*** Opening of DATA PROVIDED ***

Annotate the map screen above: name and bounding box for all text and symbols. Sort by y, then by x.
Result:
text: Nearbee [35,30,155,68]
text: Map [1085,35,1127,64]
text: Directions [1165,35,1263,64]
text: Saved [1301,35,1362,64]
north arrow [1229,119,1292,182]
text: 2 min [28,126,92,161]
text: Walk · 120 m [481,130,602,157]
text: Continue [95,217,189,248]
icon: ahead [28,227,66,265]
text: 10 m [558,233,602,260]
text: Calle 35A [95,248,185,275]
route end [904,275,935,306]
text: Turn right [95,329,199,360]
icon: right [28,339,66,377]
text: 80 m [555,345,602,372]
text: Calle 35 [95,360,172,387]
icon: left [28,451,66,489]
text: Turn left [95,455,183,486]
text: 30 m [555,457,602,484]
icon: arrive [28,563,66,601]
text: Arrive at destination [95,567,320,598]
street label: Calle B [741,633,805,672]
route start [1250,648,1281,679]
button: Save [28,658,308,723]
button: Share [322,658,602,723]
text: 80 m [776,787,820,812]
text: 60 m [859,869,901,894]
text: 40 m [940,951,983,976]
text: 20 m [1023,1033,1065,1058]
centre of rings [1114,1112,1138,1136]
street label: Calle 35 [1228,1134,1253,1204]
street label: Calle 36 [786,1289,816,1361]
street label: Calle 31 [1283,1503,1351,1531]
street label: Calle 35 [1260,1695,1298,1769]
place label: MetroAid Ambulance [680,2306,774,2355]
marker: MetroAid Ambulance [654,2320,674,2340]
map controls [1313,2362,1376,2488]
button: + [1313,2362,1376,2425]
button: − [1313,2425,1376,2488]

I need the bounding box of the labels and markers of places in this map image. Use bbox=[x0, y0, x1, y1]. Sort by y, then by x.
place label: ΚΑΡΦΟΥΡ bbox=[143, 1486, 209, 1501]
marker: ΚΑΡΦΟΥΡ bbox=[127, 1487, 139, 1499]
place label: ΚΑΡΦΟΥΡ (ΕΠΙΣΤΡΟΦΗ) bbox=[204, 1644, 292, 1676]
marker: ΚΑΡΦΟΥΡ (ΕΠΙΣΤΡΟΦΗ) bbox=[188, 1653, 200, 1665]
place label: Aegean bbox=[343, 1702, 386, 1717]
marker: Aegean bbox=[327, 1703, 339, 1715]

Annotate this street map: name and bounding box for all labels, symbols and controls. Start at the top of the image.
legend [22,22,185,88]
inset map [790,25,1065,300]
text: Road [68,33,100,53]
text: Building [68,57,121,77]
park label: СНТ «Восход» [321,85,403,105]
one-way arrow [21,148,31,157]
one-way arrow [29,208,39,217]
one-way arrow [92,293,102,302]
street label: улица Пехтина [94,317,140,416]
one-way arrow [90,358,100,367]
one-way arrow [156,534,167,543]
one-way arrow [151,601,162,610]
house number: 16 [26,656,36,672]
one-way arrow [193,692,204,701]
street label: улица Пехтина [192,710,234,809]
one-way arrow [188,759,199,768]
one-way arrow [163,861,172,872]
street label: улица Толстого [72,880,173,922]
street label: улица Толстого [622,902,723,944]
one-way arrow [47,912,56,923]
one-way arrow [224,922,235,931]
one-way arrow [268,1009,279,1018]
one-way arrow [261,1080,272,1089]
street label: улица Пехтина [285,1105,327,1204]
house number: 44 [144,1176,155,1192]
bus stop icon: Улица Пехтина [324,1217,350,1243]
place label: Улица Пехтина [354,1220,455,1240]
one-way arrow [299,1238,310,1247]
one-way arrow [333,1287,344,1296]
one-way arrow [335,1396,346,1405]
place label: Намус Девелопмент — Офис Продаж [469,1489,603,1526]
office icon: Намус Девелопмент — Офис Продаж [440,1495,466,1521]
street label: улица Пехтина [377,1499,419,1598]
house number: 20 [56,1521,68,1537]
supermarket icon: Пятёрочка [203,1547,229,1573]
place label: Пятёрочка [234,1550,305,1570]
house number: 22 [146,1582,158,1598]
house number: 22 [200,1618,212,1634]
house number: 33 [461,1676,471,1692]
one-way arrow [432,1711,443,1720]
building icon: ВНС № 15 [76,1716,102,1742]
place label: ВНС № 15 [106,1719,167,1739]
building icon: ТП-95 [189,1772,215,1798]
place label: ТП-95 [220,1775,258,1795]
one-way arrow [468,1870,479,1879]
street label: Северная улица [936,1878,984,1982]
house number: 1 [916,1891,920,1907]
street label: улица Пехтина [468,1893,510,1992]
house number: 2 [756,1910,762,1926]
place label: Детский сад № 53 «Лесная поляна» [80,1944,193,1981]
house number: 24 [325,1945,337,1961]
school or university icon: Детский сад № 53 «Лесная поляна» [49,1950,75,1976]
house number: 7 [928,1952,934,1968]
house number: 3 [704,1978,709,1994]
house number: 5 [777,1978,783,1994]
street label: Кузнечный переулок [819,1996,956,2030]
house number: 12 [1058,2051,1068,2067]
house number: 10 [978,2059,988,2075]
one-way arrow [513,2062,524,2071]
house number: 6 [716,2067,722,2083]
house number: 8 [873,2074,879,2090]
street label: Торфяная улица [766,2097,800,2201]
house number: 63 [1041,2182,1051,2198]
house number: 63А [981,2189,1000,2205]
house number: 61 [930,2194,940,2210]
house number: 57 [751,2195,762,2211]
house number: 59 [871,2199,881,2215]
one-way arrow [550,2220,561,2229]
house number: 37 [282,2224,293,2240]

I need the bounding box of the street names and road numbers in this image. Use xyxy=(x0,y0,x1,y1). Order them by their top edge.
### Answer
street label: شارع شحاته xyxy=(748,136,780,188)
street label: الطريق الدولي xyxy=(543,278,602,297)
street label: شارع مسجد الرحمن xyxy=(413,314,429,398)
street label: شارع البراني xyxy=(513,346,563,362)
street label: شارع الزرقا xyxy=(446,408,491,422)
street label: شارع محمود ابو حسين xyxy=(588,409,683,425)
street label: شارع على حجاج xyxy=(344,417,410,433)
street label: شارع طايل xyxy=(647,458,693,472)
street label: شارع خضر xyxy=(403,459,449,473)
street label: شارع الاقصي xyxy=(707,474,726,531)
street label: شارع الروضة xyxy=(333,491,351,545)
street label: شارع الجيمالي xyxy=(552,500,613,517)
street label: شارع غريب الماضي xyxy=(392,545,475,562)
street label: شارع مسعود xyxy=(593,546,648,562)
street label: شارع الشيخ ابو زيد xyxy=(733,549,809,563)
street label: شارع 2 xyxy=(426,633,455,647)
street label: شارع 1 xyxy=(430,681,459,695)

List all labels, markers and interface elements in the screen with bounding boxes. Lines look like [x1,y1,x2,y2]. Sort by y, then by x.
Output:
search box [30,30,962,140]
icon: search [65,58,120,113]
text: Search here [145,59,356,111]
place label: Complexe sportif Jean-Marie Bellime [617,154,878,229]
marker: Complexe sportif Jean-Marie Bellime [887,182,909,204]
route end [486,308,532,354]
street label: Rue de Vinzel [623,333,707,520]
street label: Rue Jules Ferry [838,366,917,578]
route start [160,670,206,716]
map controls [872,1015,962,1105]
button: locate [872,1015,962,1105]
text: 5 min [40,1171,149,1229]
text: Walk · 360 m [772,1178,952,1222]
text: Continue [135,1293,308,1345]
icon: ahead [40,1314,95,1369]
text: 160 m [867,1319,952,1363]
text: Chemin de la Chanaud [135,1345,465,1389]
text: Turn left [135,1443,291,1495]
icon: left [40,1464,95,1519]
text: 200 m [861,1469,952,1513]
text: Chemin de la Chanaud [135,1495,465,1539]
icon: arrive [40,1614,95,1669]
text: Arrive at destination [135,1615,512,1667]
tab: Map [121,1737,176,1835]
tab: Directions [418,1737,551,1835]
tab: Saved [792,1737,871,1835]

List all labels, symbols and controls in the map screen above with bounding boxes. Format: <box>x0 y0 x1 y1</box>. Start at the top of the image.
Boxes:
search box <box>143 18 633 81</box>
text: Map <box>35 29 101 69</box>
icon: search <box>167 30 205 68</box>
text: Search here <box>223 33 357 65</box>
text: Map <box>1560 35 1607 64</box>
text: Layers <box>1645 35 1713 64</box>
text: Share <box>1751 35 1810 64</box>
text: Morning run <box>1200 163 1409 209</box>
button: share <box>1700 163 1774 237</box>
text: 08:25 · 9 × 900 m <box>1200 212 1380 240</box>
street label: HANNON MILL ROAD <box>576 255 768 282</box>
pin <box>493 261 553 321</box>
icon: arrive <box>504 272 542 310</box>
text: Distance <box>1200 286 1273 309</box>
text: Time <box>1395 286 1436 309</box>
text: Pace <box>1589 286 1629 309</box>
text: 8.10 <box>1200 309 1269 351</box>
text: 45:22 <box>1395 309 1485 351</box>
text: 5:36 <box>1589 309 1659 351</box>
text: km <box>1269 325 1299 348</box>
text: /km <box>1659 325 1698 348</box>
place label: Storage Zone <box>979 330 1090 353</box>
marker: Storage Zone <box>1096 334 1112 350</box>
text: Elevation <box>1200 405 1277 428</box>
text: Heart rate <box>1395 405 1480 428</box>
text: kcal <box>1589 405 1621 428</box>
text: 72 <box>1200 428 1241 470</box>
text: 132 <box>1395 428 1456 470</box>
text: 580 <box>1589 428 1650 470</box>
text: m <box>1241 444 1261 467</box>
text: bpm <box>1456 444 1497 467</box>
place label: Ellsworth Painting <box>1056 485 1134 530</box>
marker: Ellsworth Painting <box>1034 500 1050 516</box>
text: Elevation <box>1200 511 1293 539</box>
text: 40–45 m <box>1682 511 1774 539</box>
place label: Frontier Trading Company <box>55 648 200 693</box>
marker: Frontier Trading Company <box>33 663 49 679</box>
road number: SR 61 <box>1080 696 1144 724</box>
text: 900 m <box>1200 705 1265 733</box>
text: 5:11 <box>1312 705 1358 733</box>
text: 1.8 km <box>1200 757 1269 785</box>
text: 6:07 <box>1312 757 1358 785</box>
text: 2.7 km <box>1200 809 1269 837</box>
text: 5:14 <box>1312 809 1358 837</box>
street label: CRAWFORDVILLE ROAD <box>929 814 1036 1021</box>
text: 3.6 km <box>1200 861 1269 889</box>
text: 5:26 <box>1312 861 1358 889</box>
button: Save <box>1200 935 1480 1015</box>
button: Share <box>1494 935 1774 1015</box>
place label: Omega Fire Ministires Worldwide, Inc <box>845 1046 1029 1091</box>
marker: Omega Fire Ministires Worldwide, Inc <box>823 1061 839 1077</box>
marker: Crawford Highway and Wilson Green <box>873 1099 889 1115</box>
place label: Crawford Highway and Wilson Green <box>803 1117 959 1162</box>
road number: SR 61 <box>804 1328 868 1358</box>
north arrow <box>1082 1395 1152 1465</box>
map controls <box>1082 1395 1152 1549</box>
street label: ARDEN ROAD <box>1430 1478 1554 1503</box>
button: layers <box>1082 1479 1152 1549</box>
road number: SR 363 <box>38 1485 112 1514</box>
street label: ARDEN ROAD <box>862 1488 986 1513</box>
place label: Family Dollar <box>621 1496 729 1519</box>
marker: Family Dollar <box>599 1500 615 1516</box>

*** Close of DATA PROVIDED ***

## WHAT IS BEING ASKED:
Return each line above where the word "Frontier" shows up.

## WRITTEN RESPONSE:
place label: Frontier Trading Company <box>55 648 200 693</box>
marker: Frontier Trading Company <box>33 663 49 679</box>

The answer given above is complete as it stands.